The sensitivity of phone metadata is "common knowledge in the security and privacy communities," Mutchler says. The goal of the study was to "put hard data behind these hunches." The more important revelation, he says, is the shape of a graph that charts phone call networks. In an attempt to limit the scope of phone metadata surveillance, NSA is purportedly following a "two-hop" rule: For any given person of interest, metadata can only be harvested from people called by that person, and then also people called by them. But the study found that a large proportion of their subjects were connected to each other not through personal relationships but through customer service lines, telemarketers, and two-factor authentication services such as those used by Google. Even with a two-hop limitation, an NSA analyst could in principle "hop" to an additional 25,000 people from any one individual.
"The existing literature on telephone graph structure hadn't really mentioned these hubs," Mutchler says. "Their presence makes some of the legal limitations on the NSA's access to metadata totally ineffective," assuming the goal of the two-hop limit is to reduce unnecessary intrusion into people's private lives.

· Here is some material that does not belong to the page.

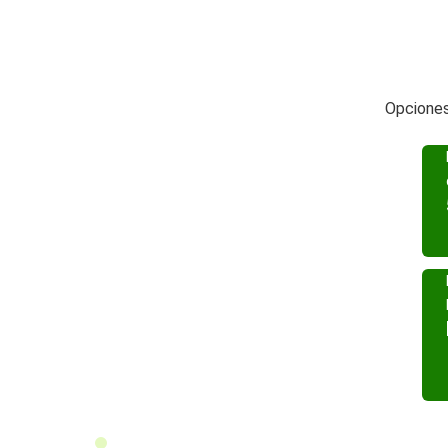
Opciones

"The study has important implications for surveillance law and policy," says Arvind Narayanan, a computer scientist and data privacy expert at Princeton University. "Our intuition for terms such as 'two hops,’ [and how it limits the number of people connected to you], proves wildly inaccurate when applied to modern telephone networks." And he notes that NSA has vastly more data and resources than academic researchers. "With access to millions of records and sophisticated machine learning techniques, it is likely that one can obtain a far more complete picture of individuals' sensitive personal details, behavior, and more."